- Opening Delimiter -
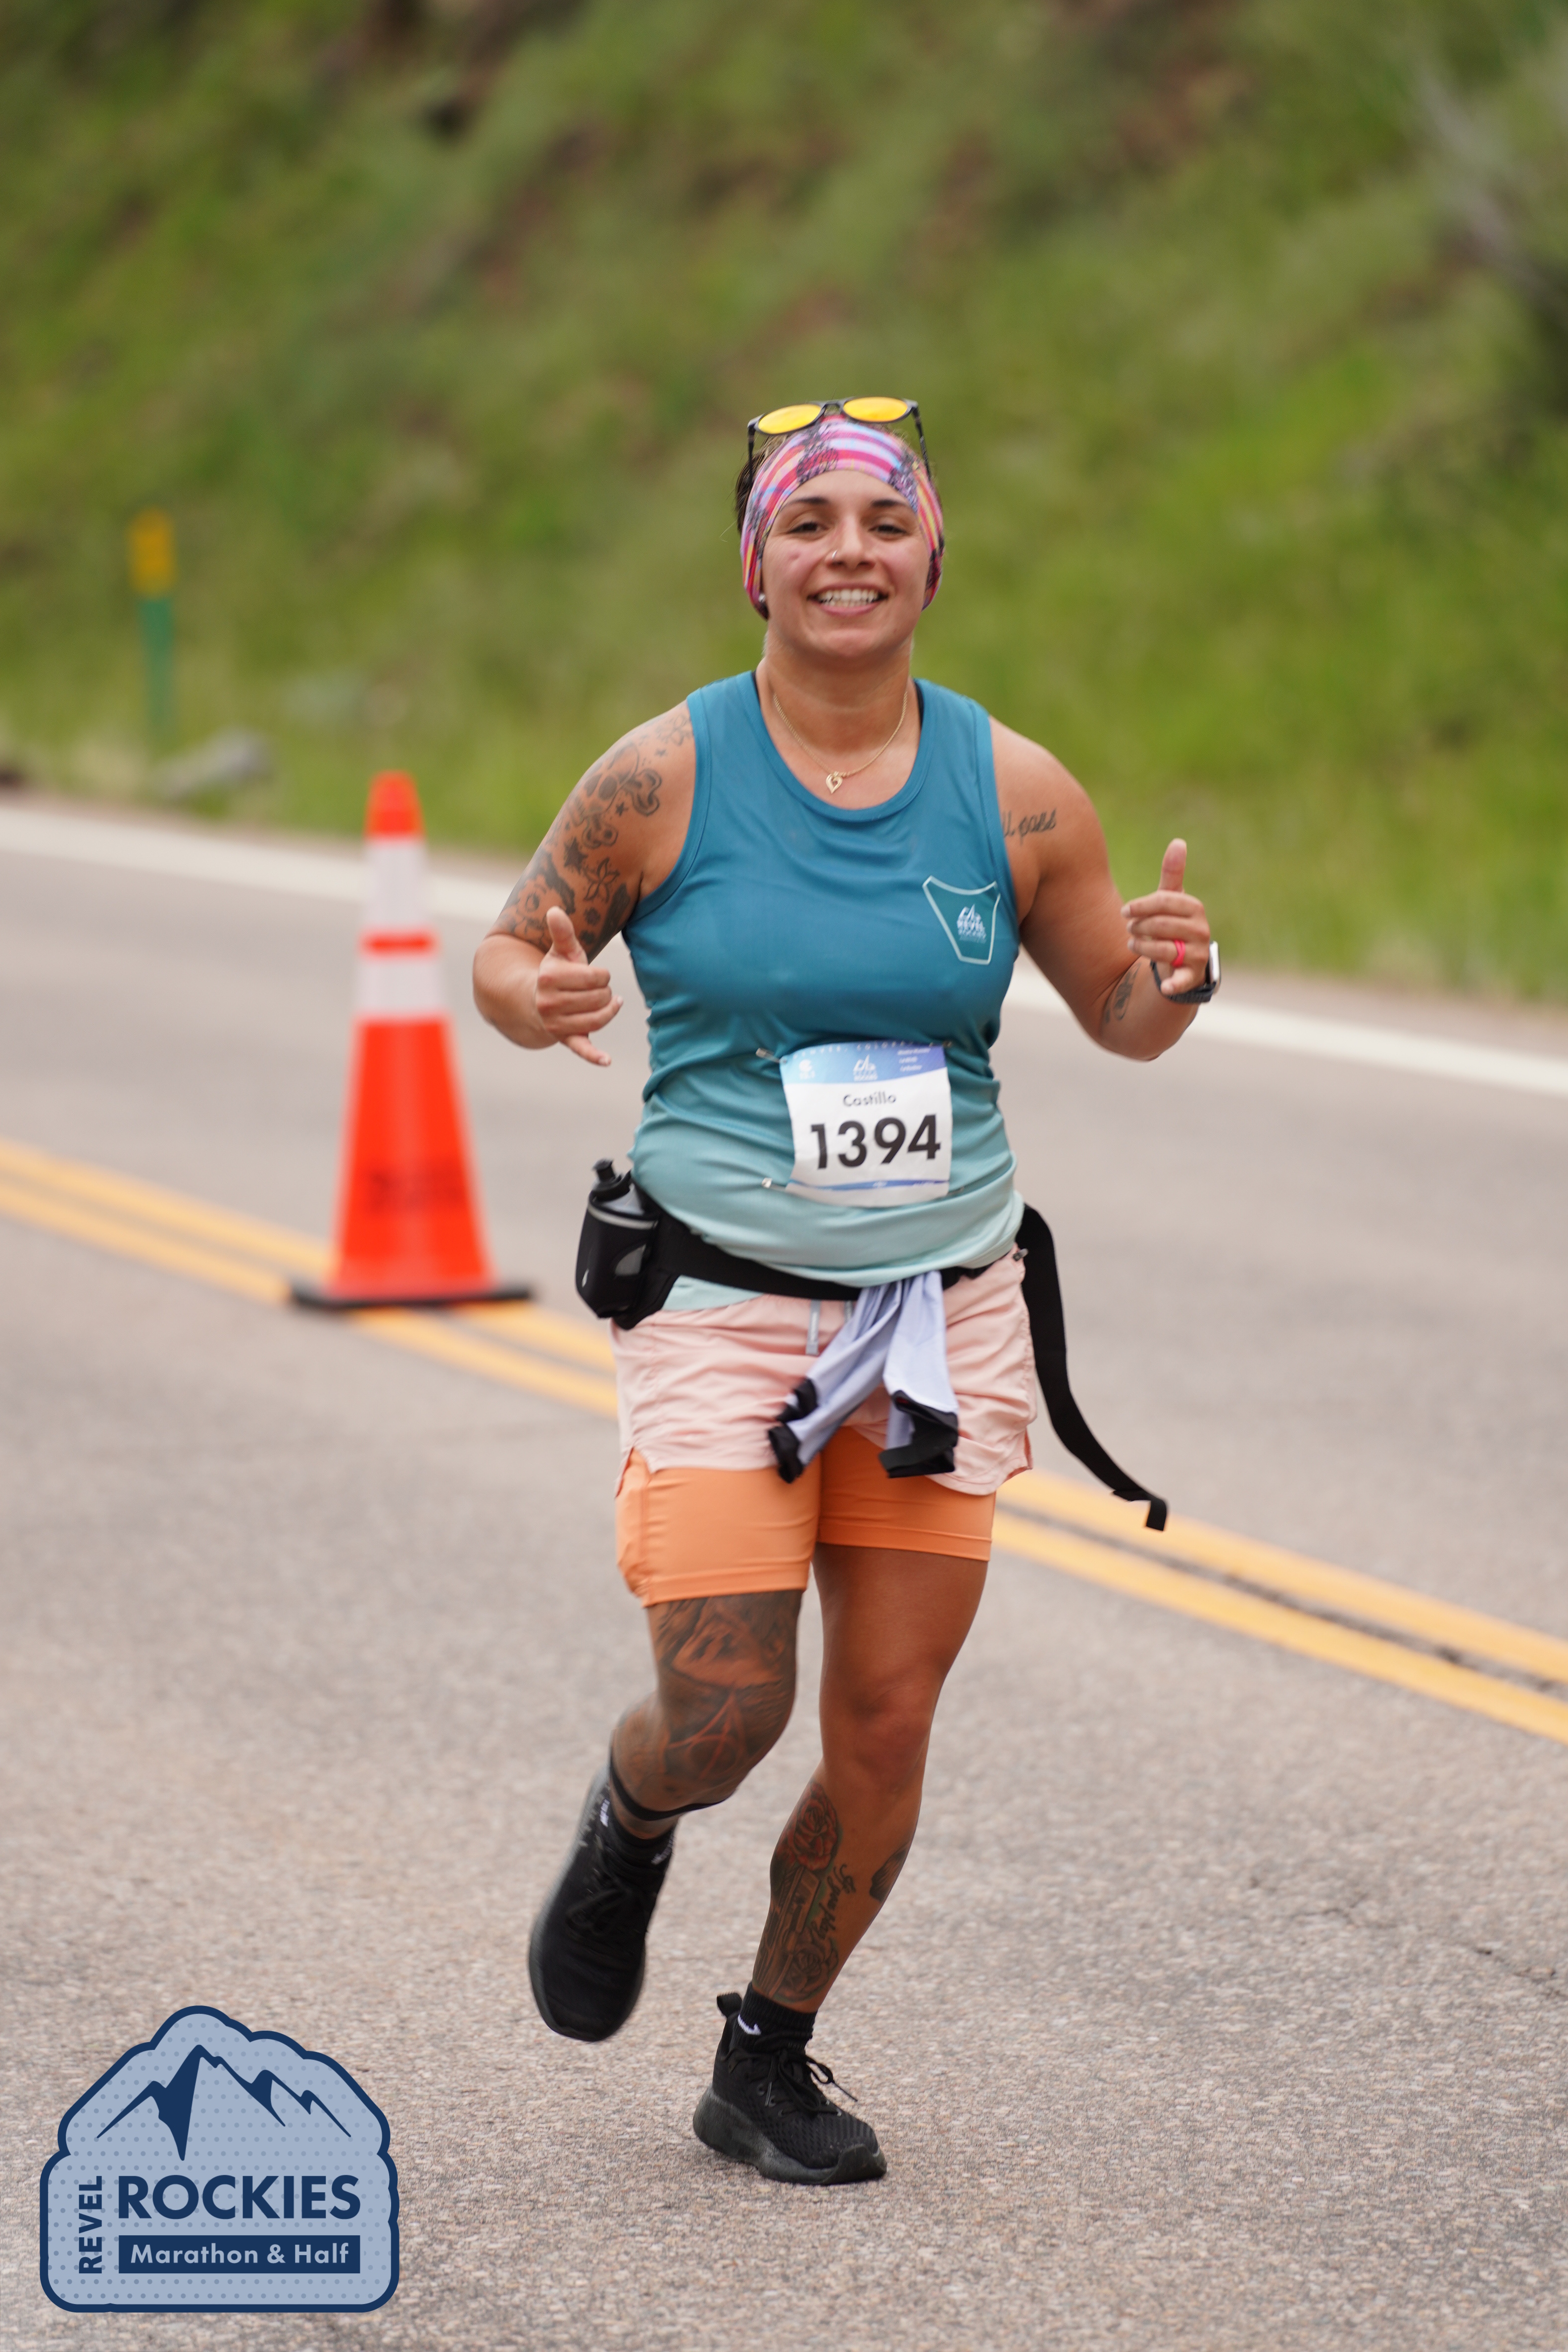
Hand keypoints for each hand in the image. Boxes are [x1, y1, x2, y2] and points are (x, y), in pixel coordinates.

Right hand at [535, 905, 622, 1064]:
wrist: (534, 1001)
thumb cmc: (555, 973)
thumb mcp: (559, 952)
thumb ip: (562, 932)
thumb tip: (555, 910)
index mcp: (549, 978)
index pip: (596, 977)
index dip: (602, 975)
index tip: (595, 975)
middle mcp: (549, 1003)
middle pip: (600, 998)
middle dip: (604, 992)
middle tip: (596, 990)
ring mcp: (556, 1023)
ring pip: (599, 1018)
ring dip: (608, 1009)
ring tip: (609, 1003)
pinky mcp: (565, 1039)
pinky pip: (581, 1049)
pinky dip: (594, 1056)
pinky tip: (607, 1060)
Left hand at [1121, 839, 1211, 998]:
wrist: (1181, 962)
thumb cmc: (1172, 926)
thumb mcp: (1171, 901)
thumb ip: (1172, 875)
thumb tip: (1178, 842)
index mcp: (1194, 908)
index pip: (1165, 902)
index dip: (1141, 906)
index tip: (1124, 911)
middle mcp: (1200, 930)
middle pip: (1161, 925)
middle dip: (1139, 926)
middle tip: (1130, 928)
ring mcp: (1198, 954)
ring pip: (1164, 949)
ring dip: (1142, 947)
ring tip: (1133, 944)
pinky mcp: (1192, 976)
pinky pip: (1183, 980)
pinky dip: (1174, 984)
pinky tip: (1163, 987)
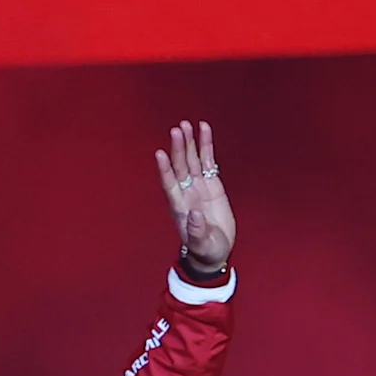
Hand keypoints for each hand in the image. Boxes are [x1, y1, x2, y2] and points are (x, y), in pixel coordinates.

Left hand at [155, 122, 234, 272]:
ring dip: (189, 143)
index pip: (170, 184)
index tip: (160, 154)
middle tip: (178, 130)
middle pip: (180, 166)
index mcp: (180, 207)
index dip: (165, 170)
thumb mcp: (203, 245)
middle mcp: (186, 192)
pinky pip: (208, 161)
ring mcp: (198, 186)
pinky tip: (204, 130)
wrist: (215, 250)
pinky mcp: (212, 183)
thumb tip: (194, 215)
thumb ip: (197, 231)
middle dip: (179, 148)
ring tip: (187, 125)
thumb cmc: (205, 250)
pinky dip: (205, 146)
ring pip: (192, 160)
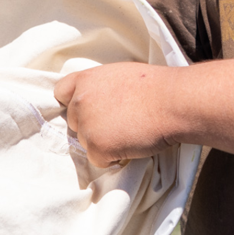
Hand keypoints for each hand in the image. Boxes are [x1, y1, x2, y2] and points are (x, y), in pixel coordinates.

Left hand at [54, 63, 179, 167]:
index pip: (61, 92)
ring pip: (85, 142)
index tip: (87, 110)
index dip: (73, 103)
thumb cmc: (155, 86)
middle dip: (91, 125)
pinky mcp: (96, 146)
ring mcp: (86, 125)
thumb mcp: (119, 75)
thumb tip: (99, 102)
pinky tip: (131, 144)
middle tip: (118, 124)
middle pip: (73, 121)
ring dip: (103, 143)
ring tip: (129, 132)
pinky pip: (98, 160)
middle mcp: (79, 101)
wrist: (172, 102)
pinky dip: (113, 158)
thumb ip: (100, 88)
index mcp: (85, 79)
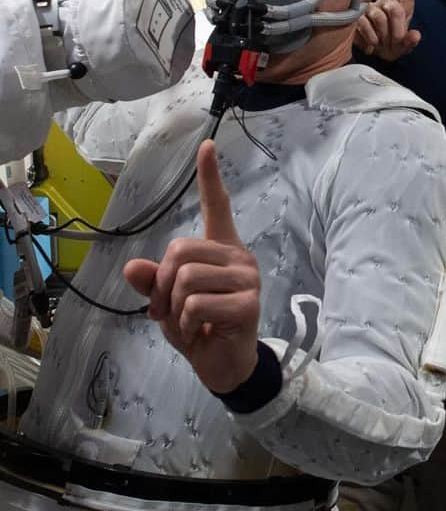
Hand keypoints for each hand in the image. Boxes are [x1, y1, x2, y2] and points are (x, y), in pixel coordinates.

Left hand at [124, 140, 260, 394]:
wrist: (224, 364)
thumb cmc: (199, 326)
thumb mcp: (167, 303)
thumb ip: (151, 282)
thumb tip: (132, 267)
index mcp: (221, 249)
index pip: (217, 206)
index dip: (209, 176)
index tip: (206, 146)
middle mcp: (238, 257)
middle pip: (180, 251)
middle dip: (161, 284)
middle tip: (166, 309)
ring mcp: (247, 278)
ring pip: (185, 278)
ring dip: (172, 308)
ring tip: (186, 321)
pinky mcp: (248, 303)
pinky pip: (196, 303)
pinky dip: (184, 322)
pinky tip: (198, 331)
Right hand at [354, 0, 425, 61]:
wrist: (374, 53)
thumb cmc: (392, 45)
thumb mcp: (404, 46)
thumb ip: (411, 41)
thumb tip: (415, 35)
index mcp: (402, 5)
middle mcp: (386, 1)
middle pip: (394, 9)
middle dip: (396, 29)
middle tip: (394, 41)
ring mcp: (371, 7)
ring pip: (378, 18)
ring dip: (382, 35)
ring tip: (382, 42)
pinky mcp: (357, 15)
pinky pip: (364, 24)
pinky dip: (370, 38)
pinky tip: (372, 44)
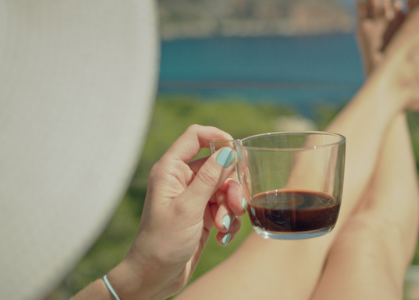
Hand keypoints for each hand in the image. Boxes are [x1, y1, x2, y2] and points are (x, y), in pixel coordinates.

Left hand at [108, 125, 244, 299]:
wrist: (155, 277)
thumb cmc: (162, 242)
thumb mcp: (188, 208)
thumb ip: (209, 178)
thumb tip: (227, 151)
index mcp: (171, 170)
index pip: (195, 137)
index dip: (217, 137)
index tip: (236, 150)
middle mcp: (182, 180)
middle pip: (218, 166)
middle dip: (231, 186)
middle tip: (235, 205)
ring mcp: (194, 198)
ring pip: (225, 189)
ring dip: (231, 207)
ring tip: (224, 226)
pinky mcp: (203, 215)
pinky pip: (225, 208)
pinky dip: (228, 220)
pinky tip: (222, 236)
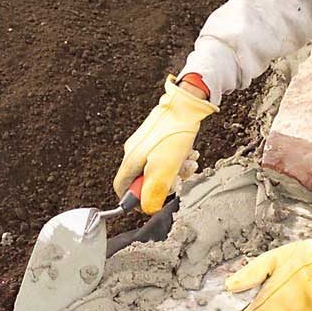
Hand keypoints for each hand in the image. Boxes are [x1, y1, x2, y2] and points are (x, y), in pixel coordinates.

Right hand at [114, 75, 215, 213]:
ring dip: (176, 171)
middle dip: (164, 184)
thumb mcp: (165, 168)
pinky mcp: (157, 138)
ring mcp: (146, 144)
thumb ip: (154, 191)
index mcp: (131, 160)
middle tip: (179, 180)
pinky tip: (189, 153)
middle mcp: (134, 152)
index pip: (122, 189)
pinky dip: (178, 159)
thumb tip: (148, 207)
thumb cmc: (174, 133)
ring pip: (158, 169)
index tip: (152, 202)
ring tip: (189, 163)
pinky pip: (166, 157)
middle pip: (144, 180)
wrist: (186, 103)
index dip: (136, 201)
- Closing Delimiter -
→ HOW TO COMPLETE THIS TASK: Above are the records. Copy word for word only their lines from the one holding "middle tip: (166, 309)" through the one holding "ring tip: (224, 226)", both included, and skip the images.

→ TASK ANSWER:
middle tip: (166, 309)
ring mcp: (247, 278)
ring pip: (185, 278)
ring dip: (172, 308)
ring tip: (186, 321)
pinky mcp: (248, 303)
pinky pip: (196, 303)
pinky dip: (184, 322)
pinky tip: (198, 331)
Right hand at [354, 0, 425, 61]:
wrist: (374, 53)
thumb cmc: (392, 45)
thumb mcp: (404, 46)
thumb ip: (411, 41)
thumb tip: (415, 35)
index mcp: (402, 5)
middle mcp: (386, 1)
middle pip: (394, 9)
middle dip: (396, 29)
middle tip: (394, 41)
ring mcp: (371, 7)
ring pip: (378, 18)
ring dip: (382, 35)
ring tip: (382, 42)
pinky mcp: (357, 15)
pinky pip: (364, 24)
pinky dip: (370, 38)
pinky tip: (372, 44)
Hand keypoints for each hand in the image. Boxes are [x1, y1, x2, y2] and points are (x, y), in pixel coordinates.

Left hand at [108, 125, 244, 299]:
wrist: (155, 277)
thumb cmc: (162, 242)
thumb mcp: (188, 208)
thumb ip: (209, 178)
thumb tip: (227, 151)
index mcp: (171, 170)
index pip: (195, 137)
index dip: (217, 137)
index tip: (236, 150)
middle mcp: (182, 180)
middle pip: (218, 166)
middle dip: (231, 186)
middle tip: (235, 205)
ring mcp: (194, 198)
ring pip: (225, 189)
ring dip: (231, 207)
ring tip: (224, 226)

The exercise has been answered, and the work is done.